# Herts & Middlesex



## Steverags (Jul 19, 2010)

Off too Luton this weekend too the show, anyone else coming?


----------



## Wendy1969 (Jun 4, 2010)

Me and the 'White Nightmare' will be there Steve. Will you be taking pics?


----------



## Biawhiska (Mar 28, 2008)

No, not this year, going to Wyvern instead.


----------



## Steverags (Jul 19, 2010)

Wendy1969 said:


> Me and the 'White Nightmare' will be there Steve.
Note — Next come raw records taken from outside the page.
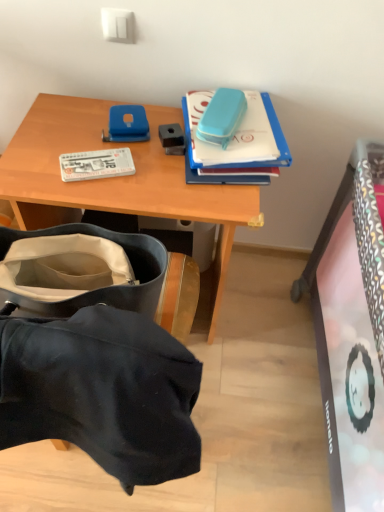
Identify the location of free spot behind white matte book at left, the 1th book when ordered from left to right. (102, 125).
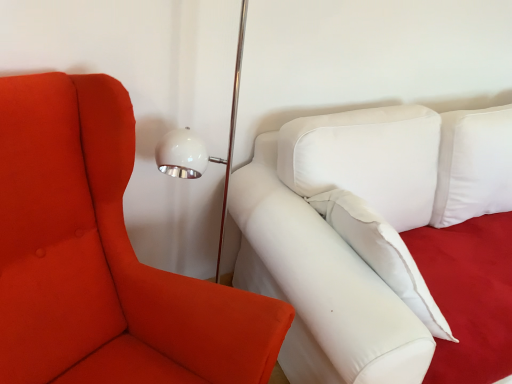
Question: Is white fabric studio couch at center bigger or smaller than matte orange fabric chair at left?

Choices:
 (A) small
 (B) big

Answer: (B)

Question: Is point (454, 216) closer or farther from the camera than point (47, 244)?

Choices:
 (A) closer
 (B) farther

Answer: (B)

Question: Is white fabric studio couch at center situated inside matte orange fabric chair at left or outside?

Choices:
 (A) inside
 (B) outside

Answer: (B)

Question: In the image, is matte orange fabric chair at left positioned in front of or behind white fabric studio couch at center?

Choices:
 (A) behind
 (B) front

Answer: (B)

Question: Is point (29, 218) closer or farther from the camera than point (338, 249)?

Choices:
 (A) farther
 (B) closer

Answer: (B)

Question: Which is correct: matte orange fabric chair at left is inside white fabric studio couch at center, or outside of it?

Choices:
 (A) inside
 (B) outside

Answer: (B)

Question: Considering the positions of matte orange fabric chair at left and white fabric studio couch at center in the image, is matte orange fabric chair at left taller or shorter than white fabric studio couch at center?

Choices:
 (A) short
 (B) tall

Answer: (B)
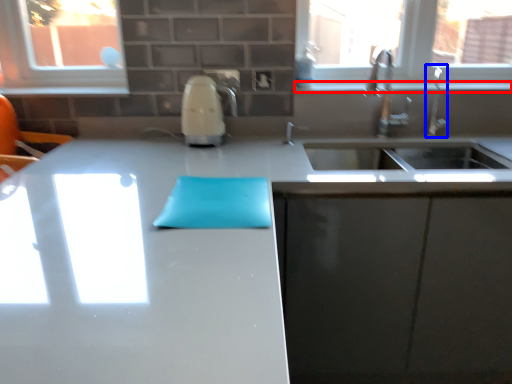
Question: Which point is closer to the camera, window sill (highlighted by a red box) or faucet (highlighted by a blue box)?

Choices:
 (A) window sill
 (B) faucet

Answer: (B)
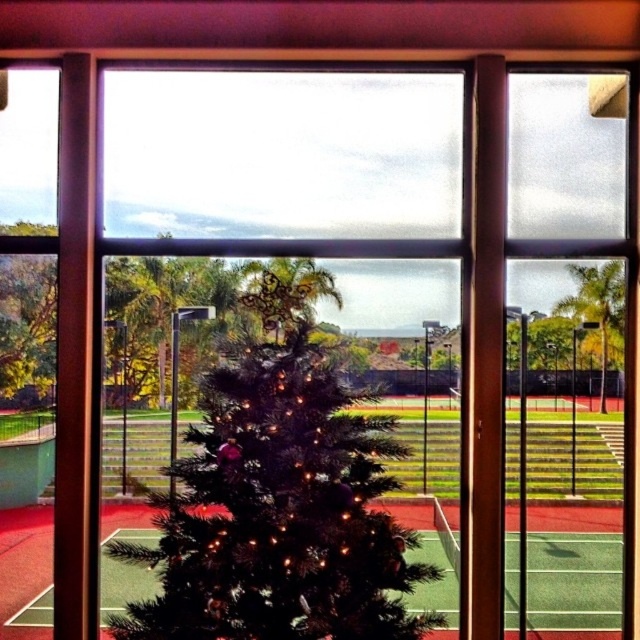
You are a drone operator planning to fly a drone from the green matte tree at left to the green artificial turf at center. Given that your drone has a maximum flight distance of 20 inches, will it be able to reach the target without recharging?

The distance between the green artificial turf at center and the green matte tree at left is 20.73 inches, which exceeds the drone operator drone maximum flight distance of 20 inches. Therefore, the drone will not be able to reach the target without recharging.

You are standing in the room looking through the window. You see the green matte christmas tree at center and the green artificial turf at center. Which object is closer to you?

The green matte christmas tree at center is closer to you because it is located above the green artificial turf at center, indicating it is positioned nearer in the scene.

You are an interior designer assessing the space between the green matte christmas tree at center and the green matte tree at left. Which tree would you recommend placing closer to the window to ensure both are visible in the photo? Explain your reasoning based on their sizes.

The green matte christmas tree at center is much taller than the green matte tree at left. To ensure both are visible in the photo, the taller green matte christmas tree at center should be placed closer to the window. This way, its height won t block the view of the shorter green matte tree at left.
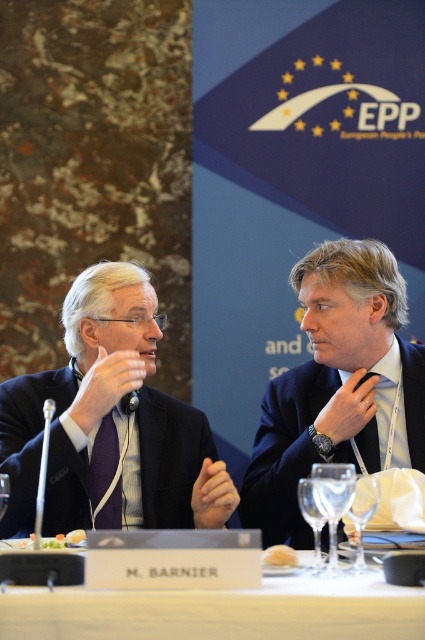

Will you be taking pics?


I will have my CP tshirt on.


----------



## Soupie (Sep 2, 2008)

Steve can you do me a favour and get a picture of the LH 'white' ped pet kitten Mungo for CP and for my website?

He's actually a red silver shaded colourpoint but still looks white yet :lol:

Am at a BAC meeting so can't be there  but good luck for the show!


----------



## Wendy1969 (Jun 4, 2010)

I will definately go and have a look for him! I will have my camera with me too  Will he be in the catalogue as 'Mungo'? x


----------



## Soupie (Sep 2, 2008)

Ooh fab - that or Mungojerrie - he's one of a kind Wendy as in first silver shaded point of his kind born in this country!! You can't miss him


----------



## Steverags (Jul 19, 2010)

I found him and got some photos Sarah, you should have said it was Gemma who had him, know Gemma well from the slh section.. Will upload them later today


----------



## BSH (Jul 28, 2010)

How was the show Steve?


----------



## Steverags (Jul 19, 2010)

After a bad start to the day the show was good, we didn't get any BOBs this year, first year in ages at this show, Bobby got rreserve Grand and Rosey got first in her open, Bleu after getting Absent put on his slip, the class was rejudged and he came 3rd  but he got a bottle of wine for coming first in club class.


----------



## BSH (Jul 28, 2010)

They were all placed though, so well done.
How did they miss him? Was he hiding under his blanket when they came to his pen, or had he popped out for 5 mins? 
I hope he donates his bottle of wine to you for taking him all the way there


----------



## Steverags (Jul 19, 2010)

BSH said:


> They were all placed though, so well done.
> How did they miss him? Was he hiding under his blanket when they came to his pen, or had he popped out for 5 mins?
> I hope he donates his bottle of wine to you for taking him all the way there


There was an empty penn next too him, we think the steward got her penns crossed :confused1:

The bottle of wine along with the rosettes are going with him too his new home.


----------



## Soupie (Sep 2, 2008)

Steverags said:


> I found him and got some photos Sarah, you should have said it was Gemma who had him, know Gemma well from the slh section.. Will upload them later today


doh sorry I forget she does raggies too! Thanks! :thumbup:


----------